To be together is to be good.

To be good is to be together.

That’s how I tend to write about such things; I look for the marginalia and the parentheticals—like St. Matthew’s “let the reader understand”—then work my way in. And that’s fine and fun and some people will tell me that it’s even interesting, but I’m bored of the sound of my own voice.

The way I usually work is great, but it’s not good—not in that ancient sense, at least.

Because I know how it feels when it’s really good – like really really good. It feels like fittingness and association—like belonging, like communion. It feels good when we work together.

Christine and I do a lot of things together; sometimes I even forget how much. The idea for this series of saint paintings she’s been working on for years was apparently sparked a long time ago with a suggestion I’d made for her to paint on mirrors; Christine had to remind me of that because I’d completely forgotten.

We also have very different temperaments, which can sometimes mirror back harsh truths about each other when we’re not careful; but when the light’s just right, we reach a crystal clarity that wouldn’t have been possible when working alone.

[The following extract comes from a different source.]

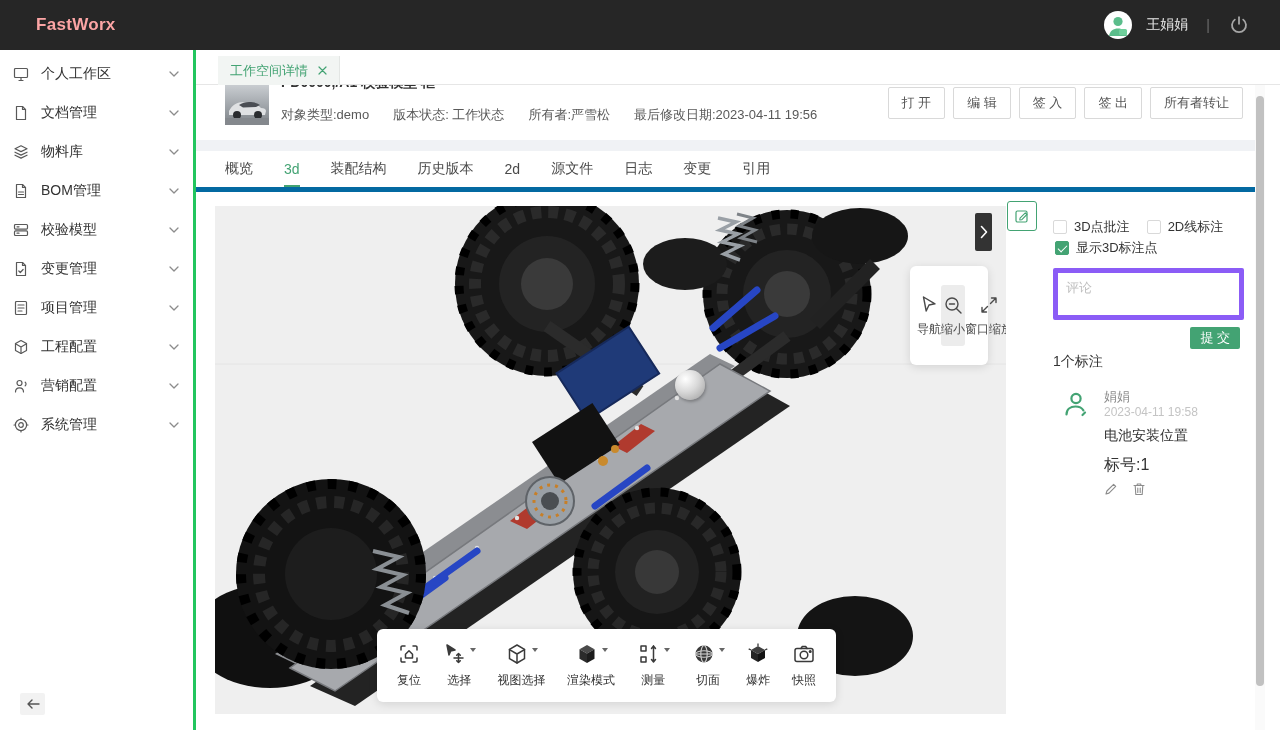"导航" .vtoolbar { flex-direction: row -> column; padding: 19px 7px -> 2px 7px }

That’s what this whole Advent series is about in microcosm. We all catch and refract each other’s light in different ways but no two mirrors are alike; what we do together—every you and every me—is so very uniquely and irreplaceably good.

x

Hi, this is Christine writing. Today’s word is TEACH.

My dad often quoted a verse from the Book of James warning teachers of the harsh judgment they would receive in the afterlife should they mislead their students. I never wanted to be a teacher.

I’m sure all of us can remember that one teacher who taught us with the grace, patience, and compassion every child deserves, and the other teacher who fell drastically short. Personally, I despised school. I had learning difficulties caused by the early part of my life being disrupted by hearing loss. It made school unbearable at times. Teachers were often publicly frustrated with me. Friends and even family were fond of dropping “dumb blonde” jokes around me.

These formative years gifted me with a strange cocktail of personality quirks—a deep complex about my lack of intelligence, paired with a tenacity to barrel through challenges and get things done.

So I know that an education, both good and bad, can follow you for the rest of your life. I never wanted to risk that kind of effect on people—I never wanted to risk the inevitable judgment.

But here I am today, surrounded by children, and finding myself blessed by their insatiable hunger for knowledge. Even outside my day job, I’m drawn to making art with the intent to educate.

Whenever I learn something new, I find myself holding that information like a light source too bright to keep dimmed in my enclosed hands. How utterly selfish of me to keep it to myself!

Yes, a bad teacher who spreads misinformation, who makes a student feel less than for whatever reason, should and will be judged harshly. But how much worse would it be for those of us who keep good news to ourselves?